After we went to climb up a very intereting narrow canyon, and a few did some nice cliff jumping we came back and played some video games on the big screen TV in the boats fully air-conditioned main family room. On the way to the excursion we stopped and had soft-serve ice-cream from a tourist-trap shop in the middle of nowhere floating on a large dock that smelled like shit from all the stuff being pumped out. When I went to the visitor center I was locked and had spider webs on it.

“The what?” my friend said, when I said I wanted to check it out. It was like none of the three dozen people on the dock ever new it existed. They were there for the schwag and ice cream, which is absolutely fine, just so different.

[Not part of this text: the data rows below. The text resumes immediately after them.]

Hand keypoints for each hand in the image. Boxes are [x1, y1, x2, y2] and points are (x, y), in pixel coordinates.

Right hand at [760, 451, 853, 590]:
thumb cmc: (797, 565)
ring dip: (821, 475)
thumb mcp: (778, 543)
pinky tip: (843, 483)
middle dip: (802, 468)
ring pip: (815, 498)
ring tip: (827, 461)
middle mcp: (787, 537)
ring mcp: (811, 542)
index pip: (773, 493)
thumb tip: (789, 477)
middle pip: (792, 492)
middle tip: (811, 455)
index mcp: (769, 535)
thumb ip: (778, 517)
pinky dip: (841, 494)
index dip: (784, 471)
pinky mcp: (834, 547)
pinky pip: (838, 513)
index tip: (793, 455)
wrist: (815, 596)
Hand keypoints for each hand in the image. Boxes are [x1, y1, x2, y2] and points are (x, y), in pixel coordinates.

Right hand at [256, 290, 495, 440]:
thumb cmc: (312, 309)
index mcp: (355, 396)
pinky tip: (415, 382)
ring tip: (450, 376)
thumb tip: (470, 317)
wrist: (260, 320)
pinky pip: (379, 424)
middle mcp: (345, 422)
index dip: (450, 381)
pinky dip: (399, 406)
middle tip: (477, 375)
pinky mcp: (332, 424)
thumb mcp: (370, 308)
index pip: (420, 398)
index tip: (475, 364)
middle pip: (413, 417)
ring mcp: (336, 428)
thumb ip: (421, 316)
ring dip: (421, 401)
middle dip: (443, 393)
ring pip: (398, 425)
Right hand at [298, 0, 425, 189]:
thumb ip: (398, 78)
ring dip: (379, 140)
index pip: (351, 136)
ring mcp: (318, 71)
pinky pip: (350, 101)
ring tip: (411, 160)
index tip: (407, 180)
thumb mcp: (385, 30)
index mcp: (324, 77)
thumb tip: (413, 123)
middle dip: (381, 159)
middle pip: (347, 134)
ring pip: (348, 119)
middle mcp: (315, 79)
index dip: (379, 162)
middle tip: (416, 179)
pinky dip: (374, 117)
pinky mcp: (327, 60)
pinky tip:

It might just be a different personality and way to appreciate all this, but I am blow away by how disconnected most of these people I observe are from the incredible natural beauty all around them. Maybe that wore off after the first three days of a ten-day time-share rotation. My preference is to be entirely engulfed by nature (just not eaten), to be completely reminded that I’m just another animal on this planet at the fundamental level and really should remember how to act like it. For example, the moon and stars and meteor shower are visible to the naked eye in this beautiful place, and yet other than a “woah, look at the moon” moment here and there the desire to just sit and take it all in doesn’t seem to be present, in any of them. I’m the guy who ultimately gives in to the convenience of sleeping on the top deck of the house-boat rather than sleath camp under the stars someplace near the marina just to get as much view of that moon as possible. At least I get to enjoy the warm night breezes instead of freezing with the AC cranked inside.

As the setting sun sets ablaze the wispy clouds in the distance, just over my laptop screen, I look forward to meeting more like-minded nature lovers like myself on this journey. No amount of bad news, drama, or politics can taint the ominous beauty–in all it’s variety–of this wonderful country and world. That’s the reminder I constantly need.